I'd used my academic background to fight this battle as far as I could. I was up against a wall with what science could do, and now the other side of my personality was itching to rise to the surface. Sure, I'd used the GI bill to pay for my education, but people often forgot I still went through the same military training and service they had. There was a fight to be had, and I damn sure didn't want to be relegated to the lab for it.

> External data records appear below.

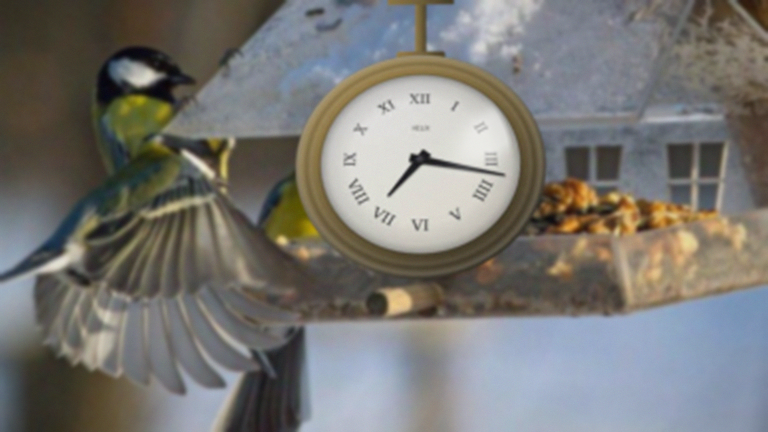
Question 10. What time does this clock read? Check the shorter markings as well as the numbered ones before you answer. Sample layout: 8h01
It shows 7h17
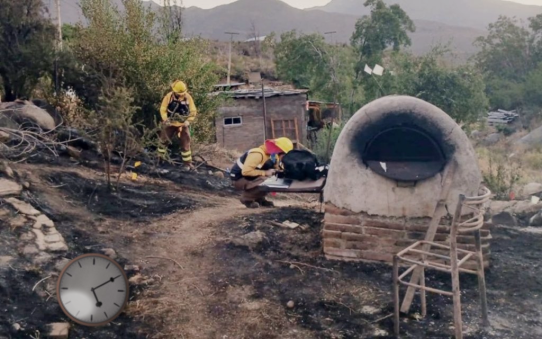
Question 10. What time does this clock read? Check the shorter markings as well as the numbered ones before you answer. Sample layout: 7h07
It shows 5h10
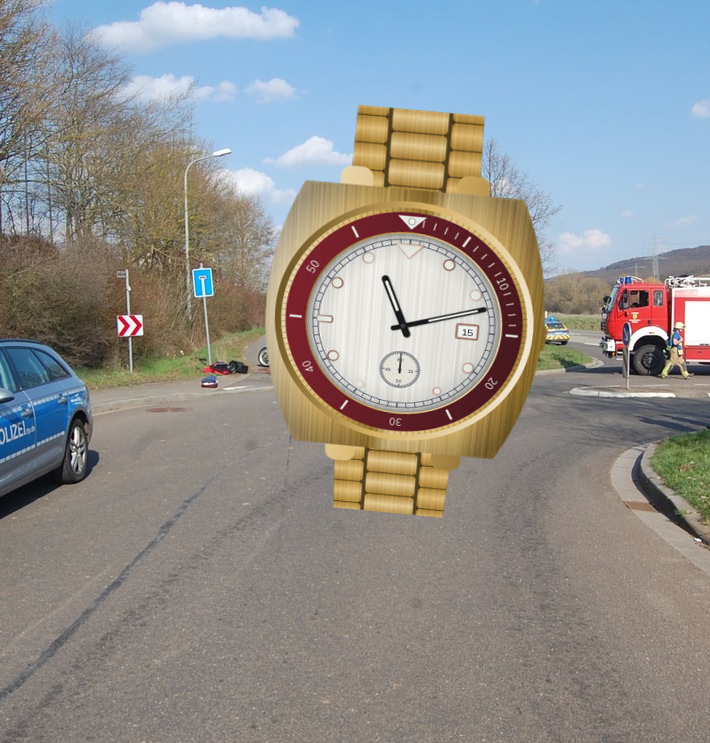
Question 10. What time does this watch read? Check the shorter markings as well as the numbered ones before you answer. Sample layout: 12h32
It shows 11h12
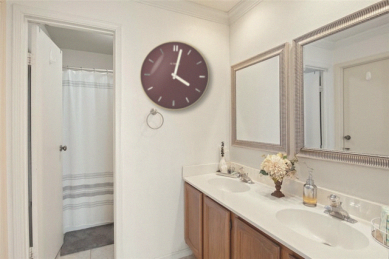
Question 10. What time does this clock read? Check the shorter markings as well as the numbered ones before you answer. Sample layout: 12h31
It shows 4h02
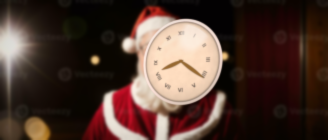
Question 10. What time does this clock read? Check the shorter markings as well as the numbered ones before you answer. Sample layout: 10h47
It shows 8h21
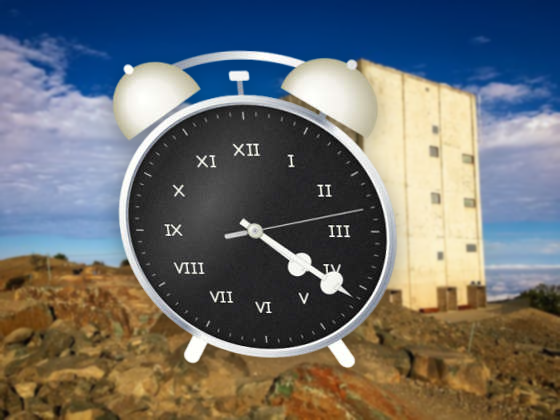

Tank nodded, understanding what I'd left unsaid. "I've called in the wolves to handle the search. But once we have a location, I'll keep your offer in mind for the assault."
"Yes, sir," I replied, hoping I'd get the call.
The wolves were an internal codename for Hector, Binkie, Junior, and Zip. They could find a shadow in a room with no light, and they could sure as hell find some low life human traffickers. Their skills were all unique and effective, but when they combined, they hunted like a pack of wolves, which is where the name came from. They tended to fan out and use their various strengths to zone in until they surrounded their target. It was part instinct, part technology, and mostly just deadly honed skills that allowed them to always get their man. To date, when they'd worked together, they'd never failed to find their target. I felt better knowing they'd been called up as a unit and set off trying to find something to do to stay busy until Tank called us all in for the fight. Calling them up was always a last resort because when they hunted, just like real wolves, the prey usually got hurt.
The wolves might be in on the hunt, but once they'd found Juarez, I knew Tank would call in the fighters, and my trigger finger itched to get that call.